■ What to work on: Pick out each line below that contains the string "ассетов" and copy it. Matching is case-sensitive.

■ Data for this exercise:

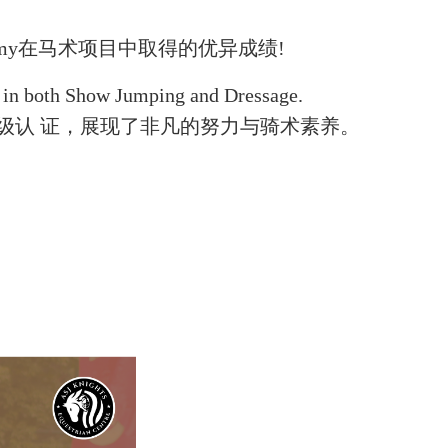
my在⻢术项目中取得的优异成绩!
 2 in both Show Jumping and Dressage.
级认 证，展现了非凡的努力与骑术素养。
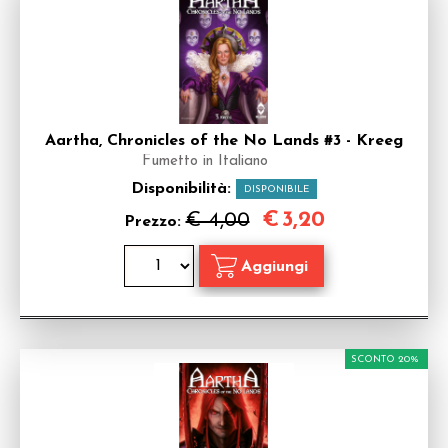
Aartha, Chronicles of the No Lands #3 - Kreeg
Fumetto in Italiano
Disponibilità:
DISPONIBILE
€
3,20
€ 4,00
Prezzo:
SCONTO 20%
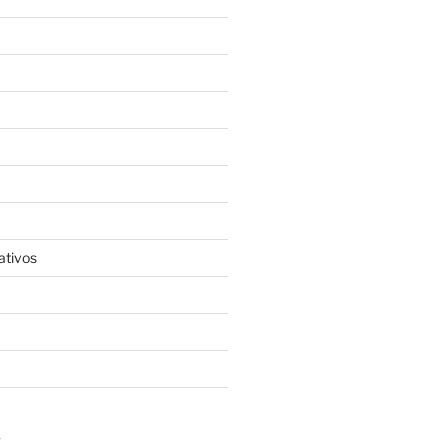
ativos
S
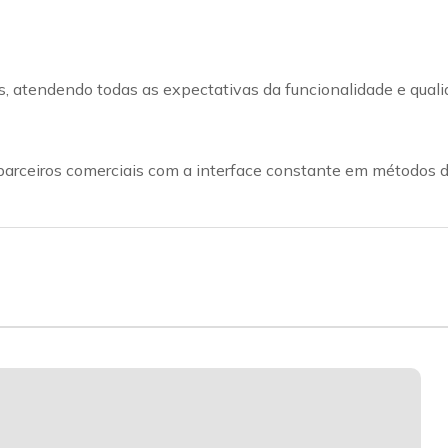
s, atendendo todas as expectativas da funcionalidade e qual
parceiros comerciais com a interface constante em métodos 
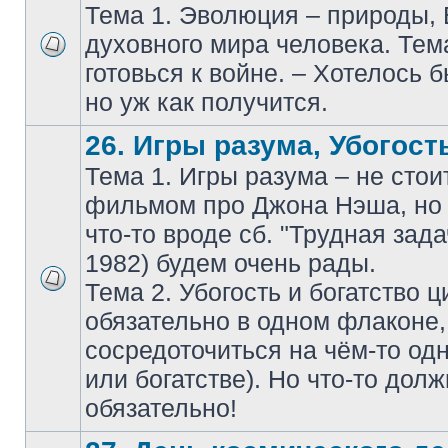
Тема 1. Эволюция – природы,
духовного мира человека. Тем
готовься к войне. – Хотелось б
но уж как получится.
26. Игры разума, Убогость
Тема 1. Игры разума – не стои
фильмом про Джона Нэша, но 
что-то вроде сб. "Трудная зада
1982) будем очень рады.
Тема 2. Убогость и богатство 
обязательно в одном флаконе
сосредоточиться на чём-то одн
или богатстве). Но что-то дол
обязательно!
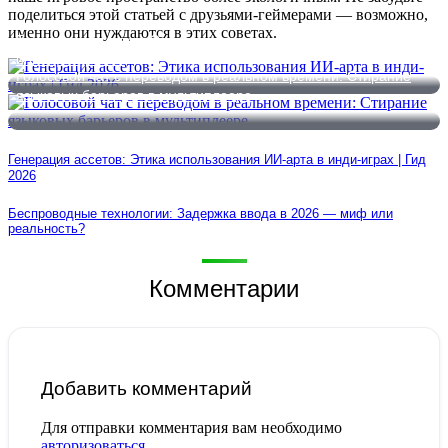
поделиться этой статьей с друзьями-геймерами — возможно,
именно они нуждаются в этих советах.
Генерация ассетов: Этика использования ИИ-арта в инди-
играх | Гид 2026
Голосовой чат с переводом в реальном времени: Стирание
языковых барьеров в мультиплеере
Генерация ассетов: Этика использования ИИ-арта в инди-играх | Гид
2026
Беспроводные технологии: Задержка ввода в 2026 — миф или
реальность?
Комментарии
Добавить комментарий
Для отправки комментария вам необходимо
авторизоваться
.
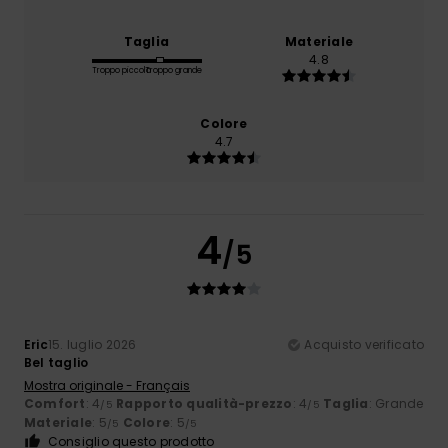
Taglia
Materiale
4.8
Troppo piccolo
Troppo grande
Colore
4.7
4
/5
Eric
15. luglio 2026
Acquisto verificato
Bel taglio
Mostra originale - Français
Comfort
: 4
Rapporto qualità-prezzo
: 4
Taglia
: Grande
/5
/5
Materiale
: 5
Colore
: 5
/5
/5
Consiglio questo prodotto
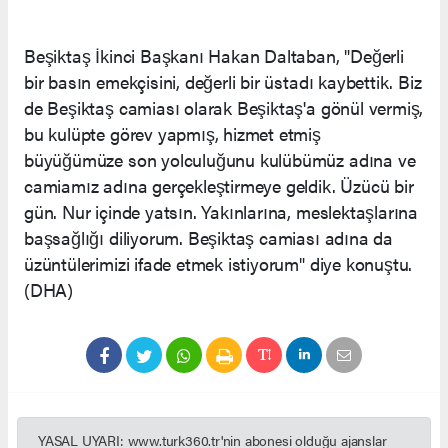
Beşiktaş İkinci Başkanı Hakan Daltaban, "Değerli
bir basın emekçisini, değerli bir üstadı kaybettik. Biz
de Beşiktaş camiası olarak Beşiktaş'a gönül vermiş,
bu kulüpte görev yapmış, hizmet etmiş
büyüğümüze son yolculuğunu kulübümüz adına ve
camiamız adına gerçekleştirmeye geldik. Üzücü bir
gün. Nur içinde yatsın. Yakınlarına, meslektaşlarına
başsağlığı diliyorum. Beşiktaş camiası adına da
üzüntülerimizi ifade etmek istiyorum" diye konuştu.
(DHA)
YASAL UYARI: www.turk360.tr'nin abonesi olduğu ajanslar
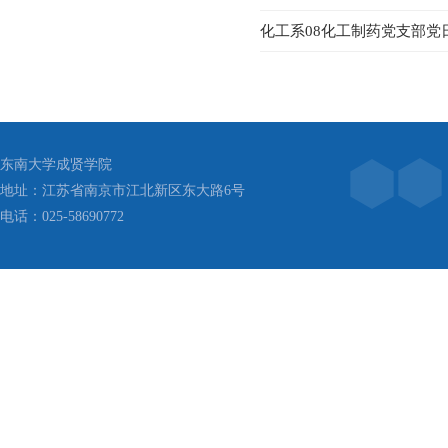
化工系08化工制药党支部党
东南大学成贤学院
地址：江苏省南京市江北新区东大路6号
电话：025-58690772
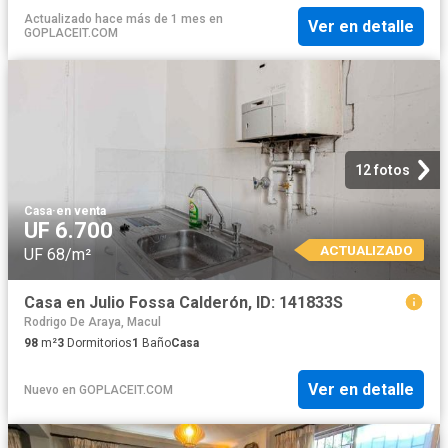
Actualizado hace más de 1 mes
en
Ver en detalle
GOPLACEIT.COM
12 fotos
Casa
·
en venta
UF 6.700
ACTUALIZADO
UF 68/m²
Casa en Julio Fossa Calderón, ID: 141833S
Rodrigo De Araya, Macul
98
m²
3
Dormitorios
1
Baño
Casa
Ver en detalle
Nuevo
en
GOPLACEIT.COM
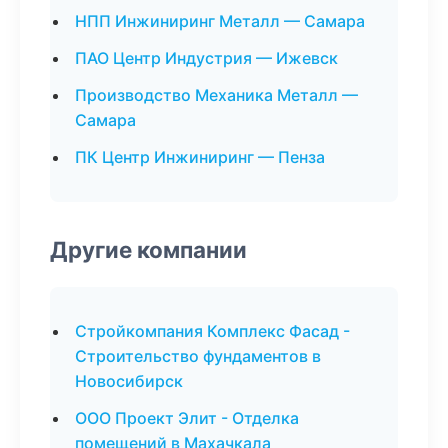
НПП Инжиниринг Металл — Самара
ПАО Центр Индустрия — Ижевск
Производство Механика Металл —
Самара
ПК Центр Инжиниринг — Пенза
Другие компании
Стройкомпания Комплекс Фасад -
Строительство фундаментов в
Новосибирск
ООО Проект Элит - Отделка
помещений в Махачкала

■ Answer for this exercise:
Генерация ассетов: Этика использования ИИ-арта в инди-
Генерация ассетов: Этика использования ИИ-арта в инди-играх | Гид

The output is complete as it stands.